▸ **Work instruction 1**
Answer these questions about the mailing-list message on the NMI watchdog:
(a) What boot option was suggested for activating the NMI watchdog?
(b) Around when did the writer first develop a custom .config?
(c) What config setting is given as an example of one Yinghai assumed the writer had?
▸ **Work instruction 2**
In the records, switch "closest" to "nearest" and change nothing else. Give only the lines from the one containing "2023, 2024, 2021, 2019, 2017, 2022, 2020, 2015, 2016, 2018" through the one containing "Which series has".

▸ **Passage provided**
[Start of Attachment]

Re: HPET regression in 2.6.26 versus 2.6.25 -- NMI watchdog, interesting results

From: David Witbrodt
Date: Fri Aug 15 2008 - 18:11:24 EST

Next message: Randy Dunlap: "Re: linux-next: Tree for August 15 (bnx2) [resend/lost]"
Previous message: Arjan van de Ven: "Re: [malware-list] TALPA - a threat model? well sorta."
Messages sorted by: [ date ] [ thread ] [ subject ] [ author ]

OK, when I got home from work I tried NMI watchdog.

> i'm still wondering whether we could try to figure out something about
> the nature of the hard lockup itself.
>
> Have you tried to activate the NMI watchdog? It _usually_ works fine if
> you use a boot option along the lines of:
>
> "lapic nmi_watchdog=2 idle=poll"

Responding to this for a second time: be advised that I am an end user,
not a developer. I didn't even know the NMI watchdog existed! When
developing my custom .config for the first time (~Feb 2007), I did read
quite a bit of Documentation/*, but to be honest it mostly went over my
head. Since then, I mostly have been only reading kernel documentation
when presented with new features during 'make oldconfig'.

If there are other obvious tricks like "NMI watchdog" that should be
applied, please do NOT assume that I know about them. As Yinghai
discovered, I did not have the config settings he assumed I did (e.g.,
CONFIG_KEXEC).

[End of Attachment]

▸ **Excerpted records**
[Start of Attachment]

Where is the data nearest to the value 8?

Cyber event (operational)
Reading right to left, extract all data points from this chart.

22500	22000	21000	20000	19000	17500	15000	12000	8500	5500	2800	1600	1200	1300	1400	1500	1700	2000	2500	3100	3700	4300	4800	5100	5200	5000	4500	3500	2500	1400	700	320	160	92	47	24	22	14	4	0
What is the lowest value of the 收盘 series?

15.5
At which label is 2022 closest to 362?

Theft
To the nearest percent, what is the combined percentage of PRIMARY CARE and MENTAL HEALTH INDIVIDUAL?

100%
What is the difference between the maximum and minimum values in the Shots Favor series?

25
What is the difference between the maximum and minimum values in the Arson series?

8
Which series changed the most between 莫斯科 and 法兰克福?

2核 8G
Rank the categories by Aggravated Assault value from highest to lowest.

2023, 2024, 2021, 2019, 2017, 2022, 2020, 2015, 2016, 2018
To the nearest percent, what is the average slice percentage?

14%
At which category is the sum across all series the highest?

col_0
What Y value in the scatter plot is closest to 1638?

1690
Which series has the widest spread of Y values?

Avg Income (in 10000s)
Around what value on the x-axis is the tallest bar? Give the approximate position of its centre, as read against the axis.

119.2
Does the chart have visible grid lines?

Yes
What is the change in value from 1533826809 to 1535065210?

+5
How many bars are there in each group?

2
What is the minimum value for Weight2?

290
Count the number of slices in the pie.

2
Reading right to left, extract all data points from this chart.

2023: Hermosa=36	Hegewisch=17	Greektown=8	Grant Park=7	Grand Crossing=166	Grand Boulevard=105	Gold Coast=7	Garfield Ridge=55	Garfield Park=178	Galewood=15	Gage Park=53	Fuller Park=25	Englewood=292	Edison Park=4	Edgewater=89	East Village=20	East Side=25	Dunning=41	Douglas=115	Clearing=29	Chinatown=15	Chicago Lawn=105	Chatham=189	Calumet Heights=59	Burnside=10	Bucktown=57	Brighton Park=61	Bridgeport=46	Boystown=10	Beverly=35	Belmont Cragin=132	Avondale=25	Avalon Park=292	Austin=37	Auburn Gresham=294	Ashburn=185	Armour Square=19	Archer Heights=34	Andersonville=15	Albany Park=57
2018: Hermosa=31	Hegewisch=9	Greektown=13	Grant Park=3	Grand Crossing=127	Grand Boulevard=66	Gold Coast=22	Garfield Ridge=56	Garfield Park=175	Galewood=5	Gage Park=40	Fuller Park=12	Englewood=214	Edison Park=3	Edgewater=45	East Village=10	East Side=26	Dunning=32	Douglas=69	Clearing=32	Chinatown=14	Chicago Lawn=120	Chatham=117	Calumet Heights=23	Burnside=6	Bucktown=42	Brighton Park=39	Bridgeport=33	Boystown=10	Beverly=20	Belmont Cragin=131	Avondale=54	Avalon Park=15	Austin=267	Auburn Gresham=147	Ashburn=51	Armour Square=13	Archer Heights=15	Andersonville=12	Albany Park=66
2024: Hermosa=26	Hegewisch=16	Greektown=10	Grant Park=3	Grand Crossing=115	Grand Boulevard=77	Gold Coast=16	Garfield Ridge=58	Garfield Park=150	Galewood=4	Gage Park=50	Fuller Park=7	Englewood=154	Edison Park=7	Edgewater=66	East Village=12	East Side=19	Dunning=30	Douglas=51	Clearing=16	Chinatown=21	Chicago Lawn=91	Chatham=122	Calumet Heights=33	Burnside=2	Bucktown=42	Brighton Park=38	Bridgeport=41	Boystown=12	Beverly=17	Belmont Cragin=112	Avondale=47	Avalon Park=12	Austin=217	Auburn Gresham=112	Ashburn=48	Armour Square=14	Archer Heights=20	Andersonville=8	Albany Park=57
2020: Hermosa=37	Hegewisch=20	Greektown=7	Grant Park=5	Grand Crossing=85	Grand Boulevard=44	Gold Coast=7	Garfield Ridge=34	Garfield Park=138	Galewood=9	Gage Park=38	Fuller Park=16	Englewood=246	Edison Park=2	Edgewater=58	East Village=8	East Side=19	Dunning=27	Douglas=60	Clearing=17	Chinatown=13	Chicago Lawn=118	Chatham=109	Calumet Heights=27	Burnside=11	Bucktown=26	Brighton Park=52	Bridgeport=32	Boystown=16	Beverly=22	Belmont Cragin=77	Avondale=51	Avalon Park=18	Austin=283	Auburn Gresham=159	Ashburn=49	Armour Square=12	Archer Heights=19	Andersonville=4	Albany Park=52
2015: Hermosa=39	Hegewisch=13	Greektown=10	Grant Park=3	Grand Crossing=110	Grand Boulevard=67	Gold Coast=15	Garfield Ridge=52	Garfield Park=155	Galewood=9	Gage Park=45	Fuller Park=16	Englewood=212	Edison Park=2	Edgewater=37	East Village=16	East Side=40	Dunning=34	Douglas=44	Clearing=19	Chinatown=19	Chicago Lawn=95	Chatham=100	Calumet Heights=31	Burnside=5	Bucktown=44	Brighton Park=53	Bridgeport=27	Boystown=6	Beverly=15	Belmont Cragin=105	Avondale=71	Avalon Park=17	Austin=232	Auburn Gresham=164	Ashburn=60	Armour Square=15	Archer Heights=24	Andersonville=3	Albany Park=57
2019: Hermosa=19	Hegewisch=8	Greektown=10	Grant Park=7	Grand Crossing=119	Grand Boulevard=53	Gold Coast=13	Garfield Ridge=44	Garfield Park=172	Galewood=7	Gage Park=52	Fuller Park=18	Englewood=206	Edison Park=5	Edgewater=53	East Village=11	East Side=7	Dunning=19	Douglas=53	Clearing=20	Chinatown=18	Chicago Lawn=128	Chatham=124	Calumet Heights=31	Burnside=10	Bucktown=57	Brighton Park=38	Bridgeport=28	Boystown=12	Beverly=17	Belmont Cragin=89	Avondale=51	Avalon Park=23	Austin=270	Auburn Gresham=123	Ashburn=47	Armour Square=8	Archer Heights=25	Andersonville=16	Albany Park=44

[End of Attachment]

▸ **Exercise answer 1**
(a) "lapic nmi_watchdog=2 idle=poll"
(b) Around February 2007
(c) CONFIG_KEXEC

▸ **Exercise answer 2**
2023, 2024, 2021, 2019, 2017, 2022, 2020, 2015, 2016, 2018
To the nearest percent, what is the average slice percentage?

14%
At which category is the sum across all series the highest?

col_0
What Y value in the scatter plot is nearest to 1638?

1690
Which series has the widest spread of Y values?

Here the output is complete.